Collection entries:
- Opening Delimiter -
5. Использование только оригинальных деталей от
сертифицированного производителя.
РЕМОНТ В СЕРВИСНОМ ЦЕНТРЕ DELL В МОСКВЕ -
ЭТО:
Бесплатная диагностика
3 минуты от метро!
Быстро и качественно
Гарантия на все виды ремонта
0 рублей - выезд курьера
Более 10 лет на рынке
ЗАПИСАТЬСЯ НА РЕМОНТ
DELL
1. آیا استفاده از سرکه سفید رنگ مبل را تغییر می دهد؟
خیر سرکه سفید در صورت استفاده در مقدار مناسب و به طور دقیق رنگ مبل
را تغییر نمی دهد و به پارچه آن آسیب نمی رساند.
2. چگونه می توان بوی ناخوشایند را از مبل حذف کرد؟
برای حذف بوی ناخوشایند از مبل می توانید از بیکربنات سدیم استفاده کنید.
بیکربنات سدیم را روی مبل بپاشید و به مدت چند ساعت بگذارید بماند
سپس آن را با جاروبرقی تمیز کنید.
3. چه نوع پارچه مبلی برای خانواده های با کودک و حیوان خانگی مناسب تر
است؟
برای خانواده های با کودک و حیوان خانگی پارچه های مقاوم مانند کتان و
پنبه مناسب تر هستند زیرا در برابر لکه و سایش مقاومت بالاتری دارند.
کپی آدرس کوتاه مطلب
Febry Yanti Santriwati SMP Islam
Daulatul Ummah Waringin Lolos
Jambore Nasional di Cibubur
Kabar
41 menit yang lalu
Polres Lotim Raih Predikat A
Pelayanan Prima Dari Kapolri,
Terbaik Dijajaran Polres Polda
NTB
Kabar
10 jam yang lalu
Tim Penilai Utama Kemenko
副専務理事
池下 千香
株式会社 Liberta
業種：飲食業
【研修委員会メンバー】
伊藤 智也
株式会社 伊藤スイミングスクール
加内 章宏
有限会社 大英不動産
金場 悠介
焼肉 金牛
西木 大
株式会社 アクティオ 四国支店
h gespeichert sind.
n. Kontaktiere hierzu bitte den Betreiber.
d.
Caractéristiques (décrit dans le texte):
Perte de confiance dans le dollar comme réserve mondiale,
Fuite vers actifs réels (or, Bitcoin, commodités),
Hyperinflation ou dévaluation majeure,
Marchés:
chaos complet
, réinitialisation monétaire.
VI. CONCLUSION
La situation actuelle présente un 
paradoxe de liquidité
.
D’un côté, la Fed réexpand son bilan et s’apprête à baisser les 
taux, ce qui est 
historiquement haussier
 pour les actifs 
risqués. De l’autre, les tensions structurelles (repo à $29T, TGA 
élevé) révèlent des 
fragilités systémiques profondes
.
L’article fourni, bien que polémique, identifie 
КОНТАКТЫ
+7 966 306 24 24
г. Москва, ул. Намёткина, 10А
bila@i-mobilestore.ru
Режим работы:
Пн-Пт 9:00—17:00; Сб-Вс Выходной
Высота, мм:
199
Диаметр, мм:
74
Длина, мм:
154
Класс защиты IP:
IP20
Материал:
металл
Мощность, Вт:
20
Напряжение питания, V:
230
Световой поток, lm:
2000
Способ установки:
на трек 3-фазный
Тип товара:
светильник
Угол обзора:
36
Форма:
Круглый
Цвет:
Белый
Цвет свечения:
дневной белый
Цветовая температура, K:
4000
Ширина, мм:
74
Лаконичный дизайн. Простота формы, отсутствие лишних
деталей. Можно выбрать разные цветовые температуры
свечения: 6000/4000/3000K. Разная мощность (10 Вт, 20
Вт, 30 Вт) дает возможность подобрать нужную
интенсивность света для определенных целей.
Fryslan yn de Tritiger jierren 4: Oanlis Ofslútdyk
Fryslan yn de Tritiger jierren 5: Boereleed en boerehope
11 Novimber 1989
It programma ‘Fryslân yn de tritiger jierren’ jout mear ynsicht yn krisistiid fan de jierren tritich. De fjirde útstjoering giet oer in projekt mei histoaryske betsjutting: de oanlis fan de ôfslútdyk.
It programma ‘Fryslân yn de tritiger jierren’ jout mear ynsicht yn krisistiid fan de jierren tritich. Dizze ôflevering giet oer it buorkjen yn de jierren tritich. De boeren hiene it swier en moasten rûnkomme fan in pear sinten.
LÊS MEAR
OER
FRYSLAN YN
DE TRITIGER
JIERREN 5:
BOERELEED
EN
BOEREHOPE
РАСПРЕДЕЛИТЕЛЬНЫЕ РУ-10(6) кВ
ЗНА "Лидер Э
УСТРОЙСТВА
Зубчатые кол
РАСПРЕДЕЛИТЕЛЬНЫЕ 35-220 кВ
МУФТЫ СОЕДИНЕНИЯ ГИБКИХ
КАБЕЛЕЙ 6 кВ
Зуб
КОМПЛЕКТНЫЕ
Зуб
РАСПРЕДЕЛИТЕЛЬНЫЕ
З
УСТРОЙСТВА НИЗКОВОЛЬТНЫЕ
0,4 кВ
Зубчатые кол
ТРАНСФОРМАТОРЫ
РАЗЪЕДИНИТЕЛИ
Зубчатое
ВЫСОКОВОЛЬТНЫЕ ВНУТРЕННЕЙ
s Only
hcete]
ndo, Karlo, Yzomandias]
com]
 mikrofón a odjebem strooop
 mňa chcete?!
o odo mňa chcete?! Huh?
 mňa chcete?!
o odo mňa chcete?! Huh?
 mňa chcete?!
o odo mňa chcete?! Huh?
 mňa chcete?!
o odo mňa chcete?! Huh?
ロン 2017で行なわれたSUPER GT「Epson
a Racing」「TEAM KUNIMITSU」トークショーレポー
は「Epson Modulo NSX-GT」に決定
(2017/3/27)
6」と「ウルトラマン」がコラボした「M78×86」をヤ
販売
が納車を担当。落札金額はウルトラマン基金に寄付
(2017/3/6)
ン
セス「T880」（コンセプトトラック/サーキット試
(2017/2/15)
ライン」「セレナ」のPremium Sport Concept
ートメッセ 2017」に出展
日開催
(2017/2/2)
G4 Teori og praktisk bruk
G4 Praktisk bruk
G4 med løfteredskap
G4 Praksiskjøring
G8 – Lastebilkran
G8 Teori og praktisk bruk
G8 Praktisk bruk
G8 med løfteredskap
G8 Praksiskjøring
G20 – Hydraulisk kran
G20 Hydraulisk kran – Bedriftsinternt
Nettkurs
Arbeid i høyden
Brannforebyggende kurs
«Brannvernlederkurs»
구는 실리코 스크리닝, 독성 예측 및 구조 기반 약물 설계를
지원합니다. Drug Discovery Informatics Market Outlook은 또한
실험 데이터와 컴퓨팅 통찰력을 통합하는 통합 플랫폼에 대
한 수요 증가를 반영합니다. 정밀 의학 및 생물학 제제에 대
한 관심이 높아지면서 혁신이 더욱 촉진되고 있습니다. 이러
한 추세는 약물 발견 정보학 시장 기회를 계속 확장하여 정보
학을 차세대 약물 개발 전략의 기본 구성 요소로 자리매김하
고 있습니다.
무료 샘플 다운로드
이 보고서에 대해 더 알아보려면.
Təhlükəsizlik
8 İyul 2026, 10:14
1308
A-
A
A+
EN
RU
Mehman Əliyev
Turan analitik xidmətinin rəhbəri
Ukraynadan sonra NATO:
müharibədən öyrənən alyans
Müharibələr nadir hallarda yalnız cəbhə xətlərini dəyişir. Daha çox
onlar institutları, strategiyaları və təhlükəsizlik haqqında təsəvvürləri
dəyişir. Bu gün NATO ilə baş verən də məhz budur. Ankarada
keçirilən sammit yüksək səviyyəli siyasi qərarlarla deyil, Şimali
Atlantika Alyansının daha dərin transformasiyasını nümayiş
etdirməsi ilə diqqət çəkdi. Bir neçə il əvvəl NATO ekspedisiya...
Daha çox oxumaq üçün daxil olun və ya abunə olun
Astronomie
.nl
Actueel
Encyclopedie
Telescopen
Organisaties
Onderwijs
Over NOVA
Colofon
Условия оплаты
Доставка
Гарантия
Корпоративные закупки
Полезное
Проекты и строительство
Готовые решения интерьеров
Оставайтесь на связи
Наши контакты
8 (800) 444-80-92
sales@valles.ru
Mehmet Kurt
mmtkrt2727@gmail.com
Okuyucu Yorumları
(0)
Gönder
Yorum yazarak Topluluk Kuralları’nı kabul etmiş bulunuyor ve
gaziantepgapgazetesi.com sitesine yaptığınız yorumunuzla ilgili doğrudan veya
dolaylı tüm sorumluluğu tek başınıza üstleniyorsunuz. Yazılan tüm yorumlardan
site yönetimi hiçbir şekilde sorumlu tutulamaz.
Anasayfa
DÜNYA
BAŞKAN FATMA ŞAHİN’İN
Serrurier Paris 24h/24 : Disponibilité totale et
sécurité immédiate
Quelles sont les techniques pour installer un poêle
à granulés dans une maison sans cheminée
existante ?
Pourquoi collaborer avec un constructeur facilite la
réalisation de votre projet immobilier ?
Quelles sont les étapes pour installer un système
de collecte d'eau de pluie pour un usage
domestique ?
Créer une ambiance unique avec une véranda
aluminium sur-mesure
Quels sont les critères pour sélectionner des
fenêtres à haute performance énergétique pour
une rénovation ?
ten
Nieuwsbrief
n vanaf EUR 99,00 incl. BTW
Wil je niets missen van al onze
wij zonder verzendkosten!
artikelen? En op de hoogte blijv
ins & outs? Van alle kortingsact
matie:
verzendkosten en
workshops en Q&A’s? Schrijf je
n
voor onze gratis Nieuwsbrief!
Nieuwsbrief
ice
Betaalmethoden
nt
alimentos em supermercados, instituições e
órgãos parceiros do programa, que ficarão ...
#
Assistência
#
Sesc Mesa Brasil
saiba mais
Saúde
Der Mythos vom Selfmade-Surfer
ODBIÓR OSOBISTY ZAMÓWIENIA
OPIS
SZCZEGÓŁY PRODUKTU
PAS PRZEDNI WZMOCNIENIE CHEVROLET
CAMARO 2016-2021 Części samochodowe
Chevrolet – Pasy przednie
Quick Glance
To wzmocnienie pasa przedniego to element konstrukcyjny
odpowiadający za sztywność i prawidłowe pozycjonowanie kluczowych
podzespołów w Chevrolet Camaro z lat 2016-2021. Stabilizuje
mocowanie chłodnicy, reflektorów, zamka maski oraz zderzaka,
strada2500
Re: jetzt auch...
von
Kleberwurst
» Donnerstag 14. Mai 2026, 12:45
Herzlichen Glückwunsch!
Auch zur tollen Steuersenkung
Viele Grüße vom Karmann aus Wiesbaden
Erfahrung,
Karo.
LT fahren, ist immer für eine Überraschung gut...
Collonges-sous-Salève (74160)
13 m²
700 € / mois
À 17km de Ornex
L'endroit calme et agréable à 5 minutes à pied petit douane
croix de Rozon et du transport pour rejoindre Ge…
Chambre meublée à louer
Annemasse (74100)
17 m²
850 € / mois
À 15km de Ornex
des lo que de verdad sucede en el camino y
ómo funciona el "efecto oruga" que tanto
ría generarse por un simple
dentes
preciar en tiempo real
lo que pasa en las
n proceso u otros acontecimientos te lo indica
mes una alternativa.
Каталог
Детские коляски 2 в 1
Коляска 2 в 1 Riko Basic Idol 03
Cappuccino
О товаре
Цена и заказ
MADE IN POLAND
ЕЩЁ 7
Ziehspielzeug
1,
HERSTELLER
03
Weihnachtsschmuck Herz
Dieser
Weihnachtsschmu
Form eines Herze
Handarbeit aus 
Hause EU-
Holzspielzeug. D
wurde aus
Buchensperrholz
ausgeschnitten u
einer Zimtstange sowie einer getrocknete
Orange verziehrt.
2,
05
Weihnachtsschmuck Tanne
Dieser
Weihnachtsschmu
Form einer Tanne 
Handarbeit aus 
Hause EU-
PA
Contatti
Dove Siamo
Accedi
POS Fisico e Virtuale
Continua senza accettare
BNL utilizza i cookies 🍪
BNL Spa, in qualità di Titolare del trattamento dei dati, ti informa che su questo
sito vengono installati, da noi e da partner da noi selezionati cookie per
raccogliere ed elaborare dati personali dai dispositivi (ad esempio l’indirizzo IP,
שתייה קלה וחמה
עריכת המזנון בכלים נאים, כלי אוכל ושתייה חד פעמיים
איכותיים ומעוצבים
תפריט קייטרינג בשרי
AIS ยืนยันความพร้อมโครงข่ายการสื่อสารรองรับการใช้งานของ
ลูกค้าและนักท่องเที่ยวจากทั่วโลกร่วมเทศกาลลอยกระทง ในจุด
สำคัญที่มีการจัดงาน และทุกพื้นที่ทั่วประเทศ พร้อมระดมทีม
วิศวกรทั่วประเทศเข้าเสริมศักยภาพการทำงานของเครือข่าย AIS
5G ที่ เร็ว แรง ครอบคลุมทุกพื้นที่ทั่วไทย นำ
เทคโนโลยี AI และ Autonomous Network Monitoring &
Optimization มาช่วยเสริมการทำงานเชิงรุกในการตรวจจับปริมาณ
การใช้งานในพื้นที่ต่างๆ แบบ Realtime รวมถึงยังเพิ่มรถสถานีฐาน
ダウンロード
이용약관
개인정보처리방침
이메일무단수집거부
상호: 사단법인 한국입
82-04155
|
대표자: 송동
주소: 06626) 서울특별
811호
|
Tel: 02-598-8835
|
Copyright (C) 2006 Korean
- Closing Delimiter -
→ **Task item**
Beginning at the first line of the records, retype exactly every line up to and including the one with "Caractéristiques (décrit dans".

→ **Written response**
5. Использование только оригинальных деталей от
сертифицированного производителя.
РЕМОНТ В СЕРВИСНОМ ЦЕНТРЕ DELL В МОСКВЕ -
ЭТО:
Бесплатная диагностика
3 минуты от метро!
Быстро и качественно
Гарантия на все виды ремонта
0 рублей - выезд курьера
Более 10 лет на рынке
ЗАПИСАТЬСЯ НА РЕМОНТ
DELL
1. آیا استفاده از سرکه سفید رنگ مبل را تغییر می دهد؟
خیر سرکه سفید در صورت استفاده در مقدار مناسب و به طور دقیق رنگ مبل
را تغییر نمی دهد و به پارچه آن آسیب نمی رساند.
2. چگونه می توان بوی ناخوشایند را از مبل حذف کرد؟
برای حذف بوی ناخوشایند از مبل می توانید از بیکربنات سدیم استفاده کنید.
بیکربنات سدیم را روی مبل بپاشید و به مدت چند ساعت بگذارید بماند
سپس آن را با جاروبرقی تمیز کنید.
3. چه نوع پارچه مبلی برای خانواده های با کودک و حیوان خانگی مناسب تر
است؟
برای خانواده های با کودک و حیوان خانگی پارچه های مقاوم مانند کتان و
پنبه مناسب تر هستند زیرا در برابر لکه و سایش مقاومت بالاتری دارند.
کپی آدرس کوتاه مطلب
Febry Yanti Santriwati SMP Islam
Daulatul Ummah Waringin Lolos
Jambore Nasional di Cibubur
Kabar
41 menit yang lalu
Polres Lotim Raih Predikat A
Pelayanan Prima Dari Kapolri,
Terbaik Dijajaran Polres Polda
NTB
Kabar
10 jam yang lalu
Tim Penilai Utama Kemenko
副専務理事
池下 千香
株式会社 Liberta
業種：飲食業
【研修委員会メンバー】
伊藤 智也
株式会社 伊藤スイミングスクール
加内 章宏
有限会社 大英不動産
金場 悠介
焼肉 金牛
西木 大
株式会社 アクティオ 四国支店
h gespeichert sind.
n. Kontaktiere hierzu bitte den Betreiber.
d.
Caractéristiques (décrit dans le texte):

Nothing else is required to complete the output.